The sights and sounds and smells are still the same. The crowd is still there. The pitch is still the same. And everything you loved is all about you. But you are not there. You are not on the bus. You are not in the dressingroom. And somebody else is wearing ‘your’ jersey.

Much of what makes Ireland unique is about place and an intensely localised sense of identity. The role of the county player completely encapsulates those two concepts. You are this symbol of your place. And then, all of a sudden, you are no longer that.

So it is not indifference that prompts so many players to stay away from football days which a short time before had been at the epicentre of their lives. It is because they loved it so much that they can no longer go.

Sometimes, it is children who pull former players back into that world. They start bringing their own children along for their first training sessions; next thing they are coaching and they find themselves having reached full circle. Except now, they are the guide and the mentor and they are watching as their youngsters start out on the same journey that they themselves had taken.
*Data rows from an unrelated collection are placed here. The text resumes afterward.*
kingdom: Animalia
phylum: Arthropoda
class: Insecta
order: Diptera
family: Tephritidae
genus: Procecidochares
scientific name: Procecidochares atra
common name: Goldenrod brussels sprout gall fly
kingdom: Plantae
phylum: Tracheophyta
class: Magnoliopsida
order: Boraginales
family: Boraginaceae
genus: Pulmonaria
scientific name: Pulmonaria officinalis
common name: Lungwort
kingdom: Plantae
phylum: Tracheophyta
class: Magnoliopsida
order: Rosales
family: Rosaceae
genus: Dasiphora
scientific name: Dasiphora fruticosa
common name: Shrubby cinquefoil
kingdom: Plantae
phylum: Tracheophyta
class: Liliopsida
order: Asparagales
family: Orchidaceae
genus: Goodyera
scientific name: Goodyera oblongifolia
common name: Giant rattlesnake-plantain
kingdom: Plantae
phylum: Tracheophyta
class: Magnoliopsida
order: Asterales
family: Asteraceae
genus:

Jim McGuinness celebrates Donegal's 2012 All-Ireland win with the winning manager from the 1992 victory, Brian McEniff. Photograph: James Crombie/Inpho

But there is a sizeable minority out there, too, who put their heart and soul into football and once they finish, they have no way of hearing that music any more. It’s something I was conscious of when I started coaching and anytime I watch a big championship game now I am always aware that one or two of the stars are, at the back of their minds, wondering if they will be back in this place again.

So when people sit down to watch games this weekend, when we start to see teams eliminated and with them household names who have given all of us immeasurable entertainment, we should spare a thought for those players who privately know that this is it.

There is nothing like being part of a team.

But walking out of the dressingroom for the last time is something every player must do alone. It’s the hardest skill to master.